Portugal vive um surto de hepatite A desde o início de 2025, com 488 casos confirmados em todo o país até o momento. Ao que apurou a SNC TV News, a Direção-Geral da Saúde (DGS) tem acompanhado de perto a situação, adotando medidas intensificadas de rastreamento, vacinação e campanhas de sensibilização para frear a propagação da doença.
O que é a Hepatite A?
A hepatite A é uma infecção viral que afeta o fígado, causada pelo vírus da hepatite A (HAV). Trata-se de uma doença contagiosa, geralmente transmitida pela ingestão de alimentos ou água contaminados com fezes de pessoas infectadas, mas também pode ocorrer por contato direto com pessoas infectadas, principalmente em contextos de transmissão sexual.
Os sintomas mais comuns incluem febre, cansaço, dor abdominal, náuseas, icterícia (amarelamento da pele e dos olhos), urina escura e fezes claras. Embora a hepatite A raramente cause complicações graves ou crônicas, a infecção pode levar a um desconforto significativo e exigir cuidados médicos.
A prevenção ocorre principalmente por meio da vacinação, que é segura e eficaz, além da adoção de boas práticas de higiene, como lavar bem as mãos e consumir alimentos e água seguros.
Segundo dados oficiais, aproximadamente 25% das infecções cerca de 122 casos estão ligados à transmissão sexual, principalmente entre homens que fazem sexo com homens (HSH). As regiões com maior incidência são Lisboa e Vale do Tejo e o Norte do país, especialmente a cidade do Porto.
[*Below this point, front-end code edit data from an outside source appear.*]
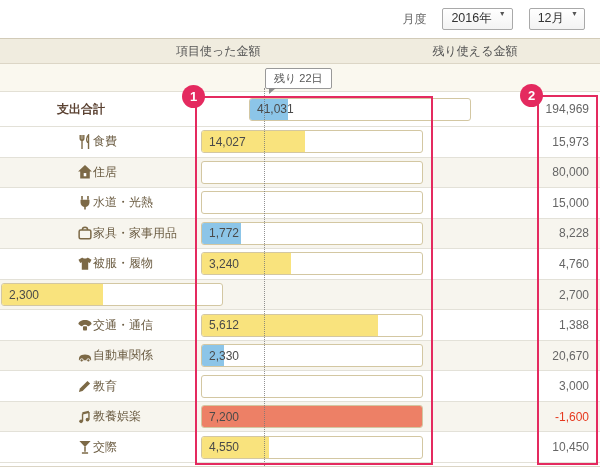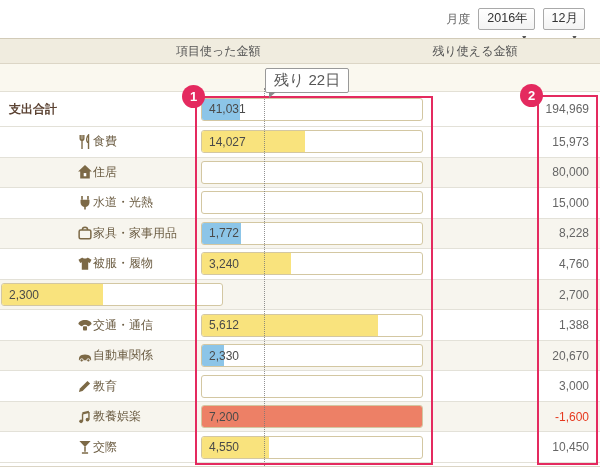--- a/index.html
+++ b/index.html
@@ -7,7 +7,7 @@
         font-family:"Liberation Sans","DejaVu Sans",sans-serif;}
 
   
-  .topbar{position:absolute;top:8px;right:15px;display:flex;align-items:center;gap:8px;
+  .topbar{position:absolute;top:8px;right:15px;display:flex;align-items:center;gap:16px;
           font-size:12px;color:#666;}
   .select{display:inline-flex;align-items:flex-end;gap:7px;border:1px solid #a9a9a9;border-radius:2px;
           background:linear-gradient(#fff,#f3f3f3);padding:1px 6px 1px 8px;height:18px;

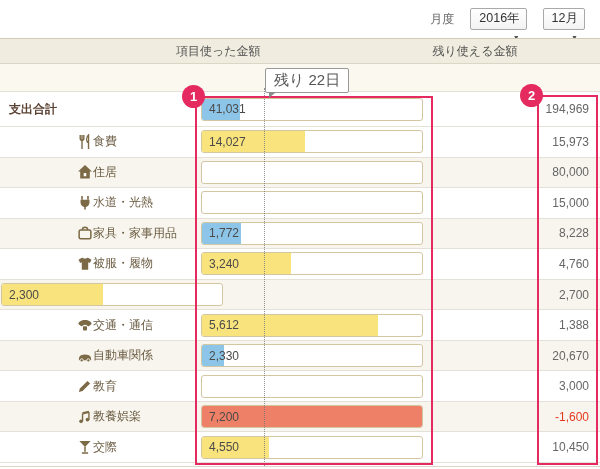--- a/index.html
+++ b/index.html
@@ -9,9 +9,9 @@
   
   .topbar{position:absolute;top:8px;right:15px;display:flex;align-items:center;gap:16px;
           font-size:12px;color:#666;}
-  .select{display:inline-flex;align-items:flex-end;gap:7px;border:1px solid #a9a9a9;border-radius:2px;
+  .select{display:inline-flex;align-items:flex-start;gap:7px;border:1px solid #a9a9a9;border-radius:2px;
           background:linear-gradient(#fff,#f3f3f3);padding:1px 6px 1px 8px;height:18px;
-          font-size:12.5px;color:#333;cursor:pointer;flex-direction:column;}
+          font-size:12.5px;color:#333;cursor:pointer;}
   .caret{font-size:7px;color:#555;line-height:1;}
 
   

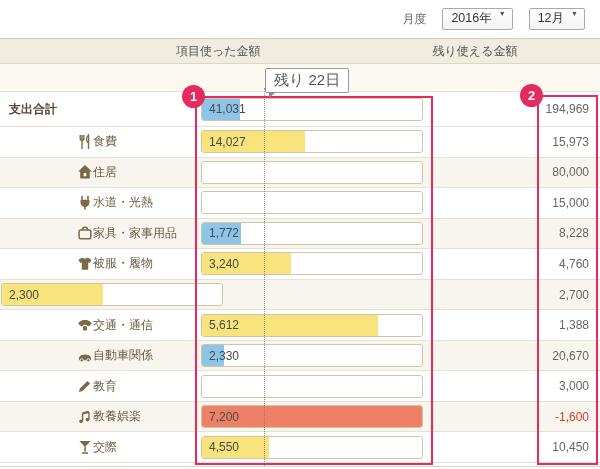--- a/index.html
+++ b/index.html
@@ -24,7 +24,7 @@
 
   .subband{height:27px;background:#faf8ef;border-bottom:1px solid #e3e0d5;position:relative;}
   .tooltip{position:absolute;left:265px;top:4px;background:#fff;border:1px solid #999;border-radius:2px;
-           font-size:15px;color:#555;padding:2px 8px;white-space:nowrap;z-index:6;text-align:right;}
+           font-size:11px;color:#555;padding:2px 8px;white-space:nowrap;z-index:6;text-align:right;}
   .tooltip::after{content:'';position:absolute;left:3px;bottom:-6px;width:0;height:0;
                   border-top:6px solid #8b8b8b;border-right:7px solid transparent;}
Esse surto não é um fenômeno isolado em Portugal, mas sim parte de um aumento mais amplo de casos de hepatite A em toda a Europa, conforme alertado pelo Centro Europeu de Prevenção e Controlo das Doenças (ECDC). No relatório semanal do órgão, destaca-se que a maioria dos novos casos ocorre em pessoas não vacinadas, ressaltando também os 122 casos ligados à transmissão entre HSH em Portugal. O surto atual teve início em fevereiro de 2024 e vem ganhando força desde então.
Diante do cenário, a DGS reforçou um conjunto de ações para controlar a doença. Entre elas, estão o rastreamento de contatos próximos dos infectados, aplicação de vacinas em esquema pré-exposição (para grupos de risco) e pós-exposição (para contatos diretos de casos confirmados), além de campanhas educativas para informar a população.
A vacinação pré-exposição é destacada como a principal estratégia preventiva, especialmente recomendada para pessoas que participam de grandes eventos, mantêm práticas sexuais de maior risco ou viajam para regiões onde a hepatite A é endêmica. A imunização pós-exposição é oferecida para proteger quem teve contato direto com infectados.
Um evento que tem recebido atenção especial é o EuroPride Lisbon 2025, que acontece até domingo em Lisboa e reúne milhares de participantes, muitos internacionais. O ECDC destacou a importância de intensificar as medidas preventivas durante o evento, devido ao surto de hepatite A entre HSH e o aumento contínuo de casos desde novembro de 2024.
Para responder a essa demanda, as autoridades nacionais reforçaram as orientações e abasteceram as unidades de saúde próximas ao evento com vacinas contra hepatite A. A DGS também lançou campanhas de conscientização em suas plataformas digitais e em aplicativos de encontros, alertando para os comportamentos de risco e incentivando a vacinação e a busca por atendimento médico diante de sintomas compatíveis com a doença. Essas ações têm foco especial na população GBHSH (gays, bissexuais e HSH) durante o EuroPride.
Os sintomas mais comuns da hepatite A incluem febre, mal-estar, dores abdominais, icterícia (coloração amarelada da pele e dos olhos), urina escura e fezes claras. A DGS orienta que qualquer pessoa que apresente esses sinais procure atendimento médico imediatamente.
O monitoramento da situação segue em andamento, com as autoridades portuguesas trabalhando em parceria com o ECDC para acompanhar a evolução do surto e ajustar as estratégias conforme necessário, buscando evitar a disseminação e proteger a saúde pública.